Top 12 List: Classical Music for Valentines Day - Without Cheating!

We haven’t been able to keep this blog on quite a daily basis lately. But we’re finally able to take break with a few days in Punta Gorda, Florida and on this Valentine’s Day I aim to become only the latest blogger to present a list of Classical Music for Valentine’s Day picks.

Certain choices show up on nearly all lists: the various settings of Romeo and Juliet (Prokofiev, Tchaikovsky, Gounod), Puccini’s La Boheme (entire second half of Act 1 but especially “Che Gelida Manina” and “O Suave Fanciulla”), Wagner’s Siegfried Idyll, Tristan und Isolde or Die Walkure (Act 1, all of it), any number of opera arias and art songs, programmatic instrumental pieces by Liszt, Strauss, Schumann…
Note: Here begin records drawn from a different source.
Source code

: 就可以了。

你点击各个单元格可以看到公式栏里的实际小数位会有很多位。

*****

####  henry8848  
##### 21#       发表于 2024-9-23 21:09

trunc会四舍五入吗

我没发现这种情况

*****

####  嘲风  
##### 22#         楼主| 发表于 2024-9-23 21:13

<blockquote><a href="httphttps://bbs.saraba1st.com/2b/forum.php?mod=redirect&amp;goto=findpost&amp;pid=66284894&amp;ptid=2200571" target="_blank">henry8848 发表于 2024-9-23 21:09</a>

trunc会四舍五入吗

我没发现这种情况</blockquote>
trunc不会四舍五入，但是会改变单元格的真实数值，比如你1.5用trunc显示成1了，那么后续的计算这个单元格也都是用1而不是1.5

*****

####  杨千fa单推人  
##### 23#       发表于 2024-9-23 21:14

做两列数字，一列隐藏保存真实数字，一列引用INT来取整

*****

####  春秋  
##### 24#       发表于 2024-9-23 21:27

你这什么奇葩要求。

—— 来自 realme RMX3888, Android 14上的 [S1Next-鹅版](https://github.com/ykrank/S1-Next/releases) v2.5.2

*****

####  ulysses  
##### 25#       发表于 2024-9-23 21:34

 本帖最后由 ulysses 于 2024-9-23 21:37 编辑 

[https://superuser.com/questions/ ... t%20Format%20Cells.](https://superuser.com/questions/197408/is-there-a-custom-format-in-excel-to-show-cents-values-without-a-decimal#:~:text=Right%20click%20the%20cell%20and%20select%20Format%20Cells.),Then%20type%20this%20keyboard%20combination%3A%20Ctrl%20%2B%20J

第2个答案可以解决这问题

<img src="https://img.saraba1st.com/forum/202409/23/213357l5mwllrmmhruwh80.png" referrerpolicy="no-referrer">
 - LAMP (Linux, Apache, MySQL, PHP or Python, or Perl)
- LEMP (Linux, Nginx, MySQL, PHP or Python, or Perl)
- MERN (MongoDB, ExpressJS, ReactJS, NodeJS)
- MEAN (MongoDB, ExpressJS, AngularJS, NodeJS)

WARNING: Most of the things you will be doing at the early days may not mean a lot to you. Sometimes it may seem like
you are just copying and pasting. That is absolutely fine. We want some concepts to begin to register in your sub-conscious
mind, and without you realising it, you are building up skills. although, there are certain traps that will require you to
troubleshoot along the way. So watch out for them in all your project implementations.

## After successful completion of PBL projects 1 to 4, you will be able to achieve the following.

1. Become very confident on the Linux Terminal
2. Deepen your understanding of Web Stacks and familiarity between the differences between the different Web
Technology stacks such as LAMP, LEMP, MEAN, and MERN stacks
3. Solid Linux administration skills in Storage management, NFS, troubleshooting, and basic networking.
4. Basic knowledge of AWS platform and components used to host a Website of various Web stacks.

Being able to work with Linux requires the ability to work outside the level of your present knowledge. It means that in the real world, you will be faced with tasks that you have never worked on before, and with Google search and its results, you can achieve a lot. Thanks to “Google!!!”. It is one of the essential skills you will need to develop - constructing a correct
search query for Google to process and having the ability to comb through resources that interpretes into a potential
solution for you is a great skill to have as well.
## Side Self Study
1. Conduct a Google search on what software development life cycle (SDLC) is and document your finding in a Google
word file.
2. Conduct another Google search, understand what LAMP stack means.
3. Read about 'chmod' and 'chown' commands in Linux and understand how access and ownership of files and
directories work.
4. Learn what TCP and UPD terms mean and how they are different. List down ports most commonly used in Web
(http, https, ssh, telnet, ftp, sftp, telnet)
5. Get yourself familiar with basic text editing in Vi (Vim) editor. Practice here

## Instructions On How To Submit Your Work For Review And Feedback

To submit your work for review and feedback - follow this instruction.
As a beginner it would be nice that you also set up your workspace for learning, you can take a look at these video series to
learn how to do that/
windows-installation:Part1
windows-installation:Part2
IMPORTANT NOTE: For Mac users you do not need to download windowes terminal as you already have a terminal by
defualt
In just one of many La Scena Musicale has six musical valentines you can email to your loved one. Visit their website to hear the six musical selections, which are:

  • Wagner: Tristan und Isolde (Prelude)
    Wilhelm Furtwängler conducting the Philharmonia Orchestra
  • Saint-Saëns: Mon coeur s’ouvre à ta voix (Samson et Dalila)
    Rita Gorr, mezzo-soprano, with Jon Vickers, tenor and Georges Prêtre conducting the 
    Orchestre du Théatre de l’Opéra de Paris
  • Duparc: L’invitation au voyage
    Gérard Souzay, baritone with Dalton Baldwin, piano
  • Puccini: Che gelida manina (La Bohème)
    Jussi Bjõrling, tenor with Sir Thomas Beecham conducting the RCA Victor Symphony
  • Richard Strauss: Morgen
    Jussi Björling, tenor with Harry Ebert, piano
  • Berlioz: Le spectre de la rose, (Les nuits d’été)
    Linda Maguire, mezzo-soprano

These are very a short lists of only the most obvious selections — and they’re obvious because they’re among the best musical depictions or specifically romantic stories. Interestingly, the six musical valentine choices were chosen by web poll from a larger list that DID include purely instrumental selections. (http://www.scena.org/quiz/valentinequiz.asp) It’s not surprising that opera and song just seem more romantic.

Still, I think we can come up with many, many romantic choices from purely instrumental works without romantic programs (i.e. without cheating)? A search of blogs, news items, and concert event calendars shows that even in this narrower vein, the choices are vast. One short list I like is by The Harvard Independent’s Alana Mendelssohn (no relation, presumably) suggests

  • Beethoven’s Cavatina from his String Quartet in B-flat major (Op. 130)
  • the Adagios from his Harp Quartet (Op. 74 No. 10), and his Fifth Piano Concerto
  • the second movement of Brahms’ First Symphony
  • the Adagio from Brahms’ Violin Sonata No. 1 in G major
  • the Adante Cantabile from Schumann’s Piano Quartet Op. 47

Here are some of my favorite romantic, purely instrumental choices. It can’t help but be a little cello-centric.

  1. Bach, Oboe & Violin Concerto, BWV 1059R, Siciliano
  2. Borodin, “Nocturne” (from String Quartet No. 2)
  3. Chopin, impossible to choose one piano piece, but I can vouch for the Polonaise Brilliante for Cello and Piano
  4. Elgar, Cello Concerto, Adagio Moderato
  5. Franck, Violin Sonata in A Minor
  6. Grenados, anything played by himself on a piano roll.
  7. Grieg, Holberg Suite, Op. 40, Sarabande
  8. Mahler, Fourth Symphony, Adagio
  9. Mendelssohn, Frühlingslied  from Lieder ohne Wörte No.30 in A, Op.62 No.6
  10. Mozart, Flute Quartet No. 1, K.285, Slow movement
  11. Rachmaninoff, Second Piano Concerto and Vocalise (yep, I’m counting that as instrumental)
  12. Schumann, Fantasiestucke for Cello and Piano, or the Piano or Cello Concertos

After you send your Tristan valentine and it does the trick, how should you set the ambience if you don’t have any of these selections on your music system? The answer is on your desktop.

In the tradition of the WPIX Yule Log, play this YouTube video (from wintermood) of Beethoven’s Moonlight Sonata, with a file of moon photography.